[START Raw data]
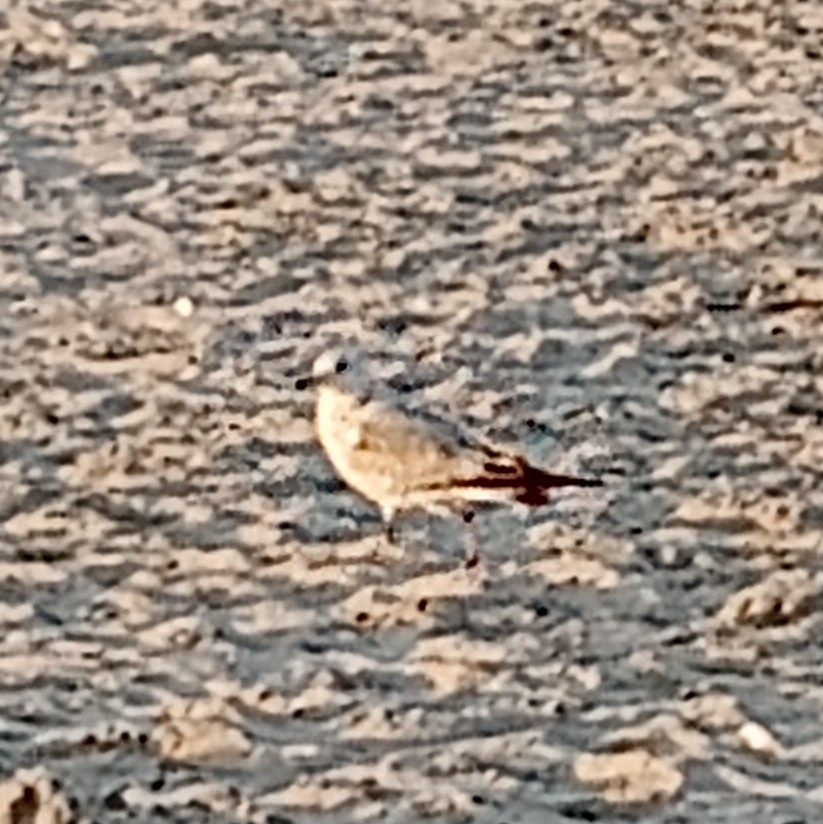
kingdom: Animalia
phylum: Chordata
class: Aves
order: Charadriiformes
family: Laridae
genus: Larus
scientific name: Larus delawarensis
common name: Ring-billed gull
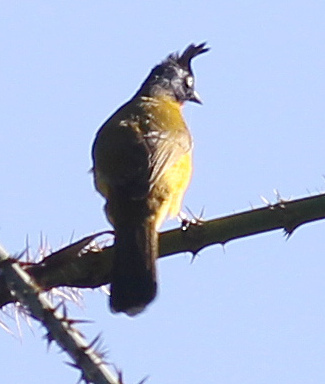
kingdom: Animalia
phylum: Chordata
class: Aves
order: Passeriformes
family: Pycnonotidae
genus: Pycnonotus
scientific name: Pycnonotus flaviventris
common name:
[END Raw data]
[START Raw data]
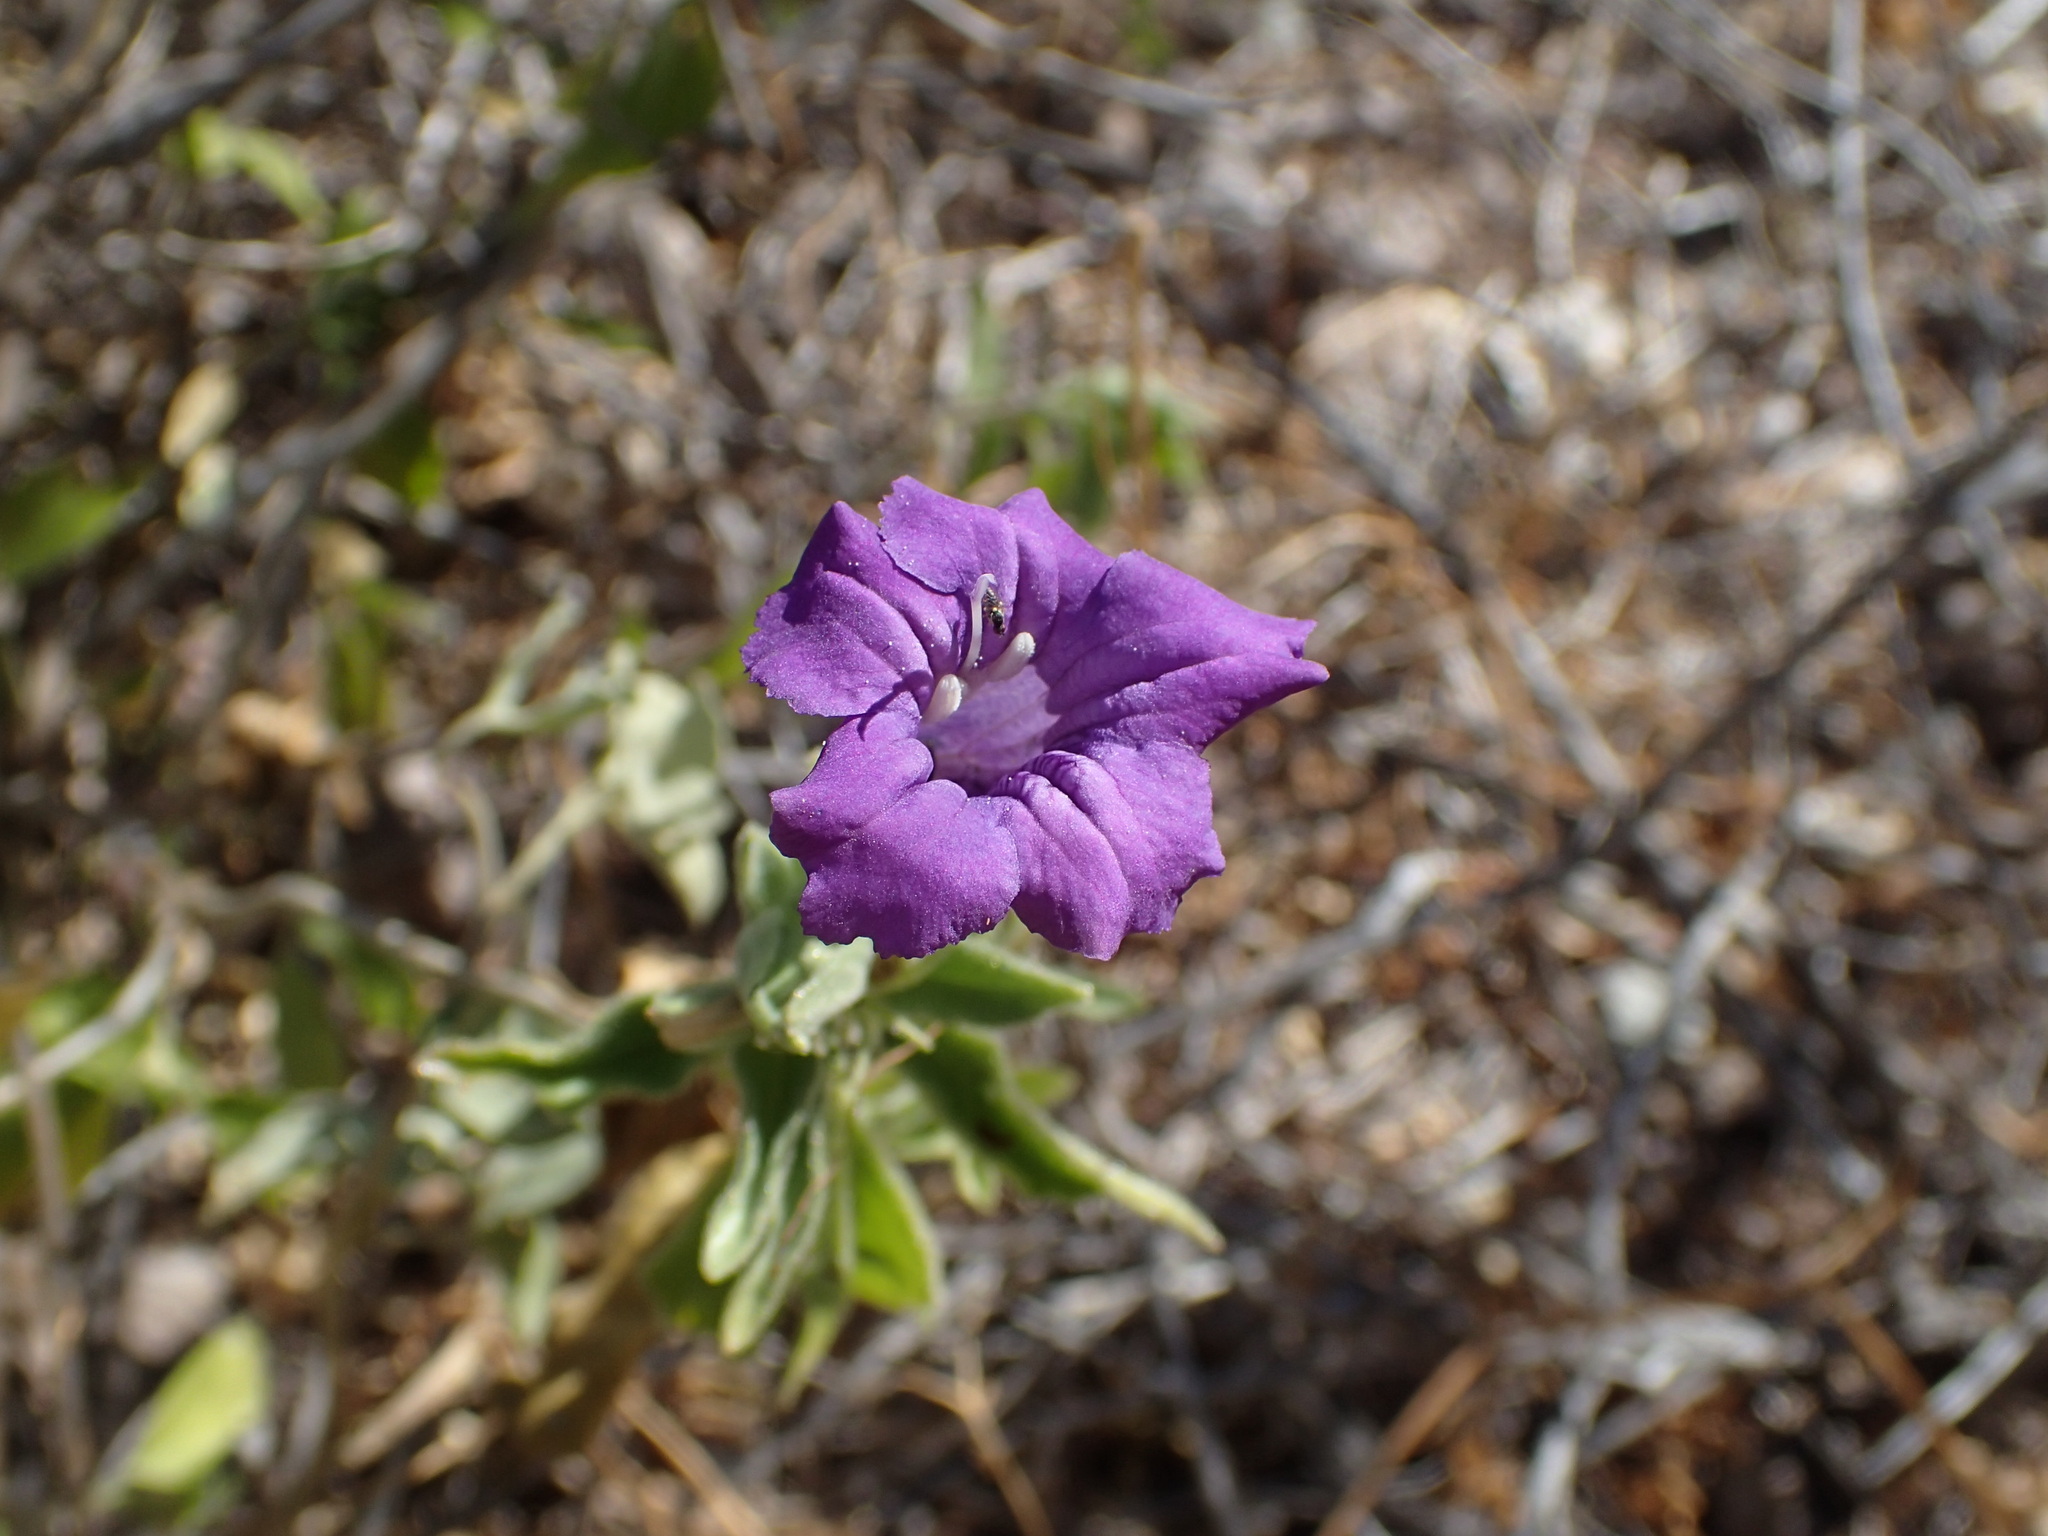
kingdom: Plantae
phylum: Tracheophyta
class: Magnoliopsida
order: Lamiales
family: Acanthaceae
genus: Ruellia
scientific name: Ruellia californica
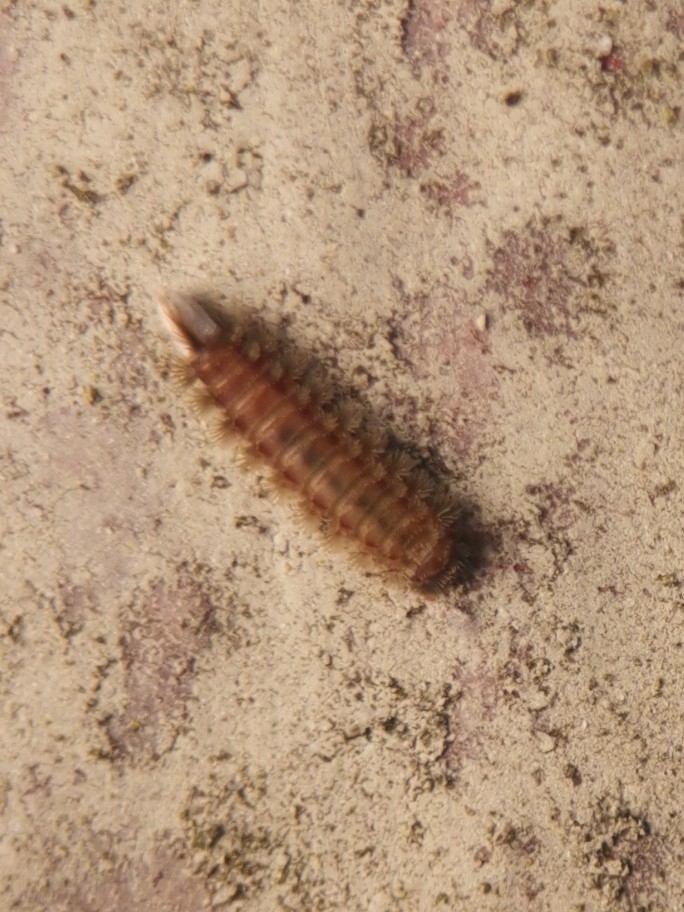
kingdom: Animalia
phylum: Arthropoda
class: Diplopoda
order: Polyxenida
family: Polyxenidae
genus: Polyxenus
[END Raw data]
[START Raw data]
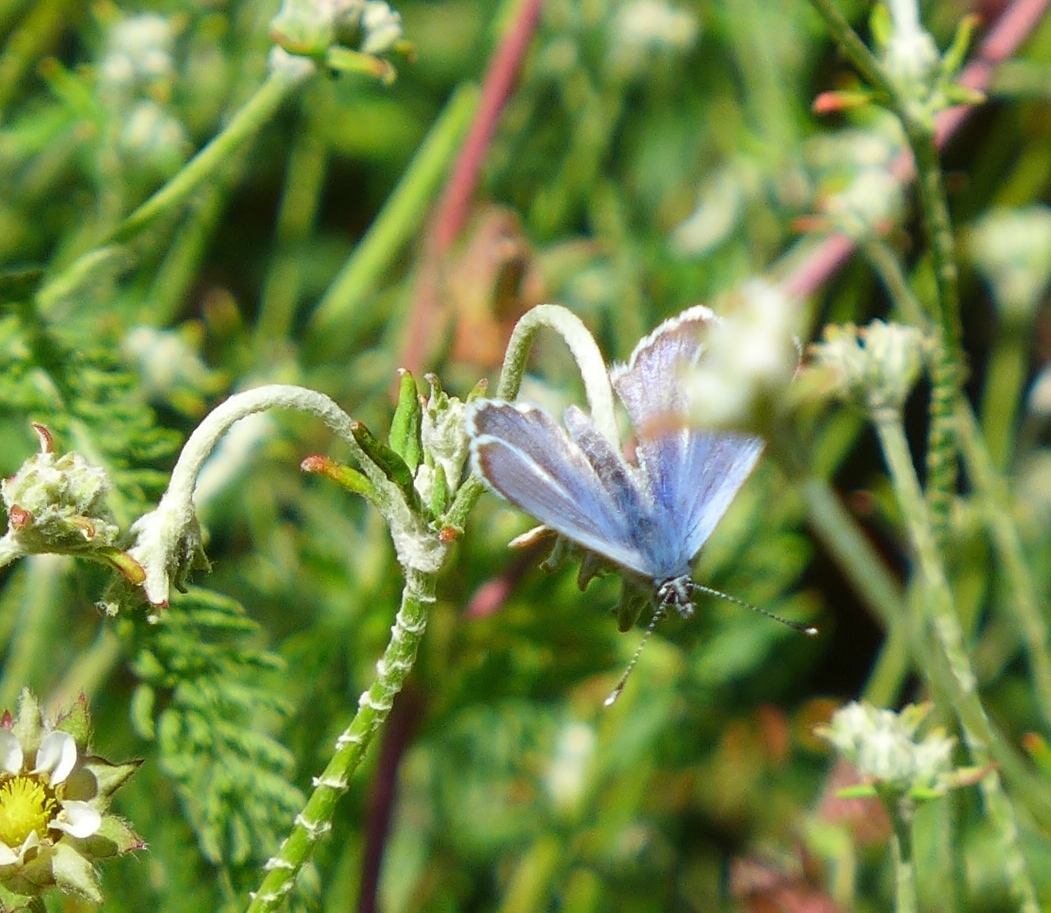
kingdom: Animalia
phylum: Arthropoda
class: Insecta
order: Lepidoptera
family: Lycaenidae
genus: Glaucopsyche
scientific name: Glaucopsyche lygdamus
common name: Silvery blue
[END Raw data]
What you will do -> Write out the lines of the records from the line that has "phylum: Tracheophyta" through the line that has "family: Polyxenidae", and leave the pictures out of your copy.

Solution for this task ->
phylum: Tracheophyta
class: Magnoliopsida
order: Lamiales
family: Acanthaceae
genus: Ruellia
scientific name: Ruellia californica
kingdom: Animalia
phylum: Arthropoda
class: Diplopoda
order: Polyxenida
family: Polyxenidae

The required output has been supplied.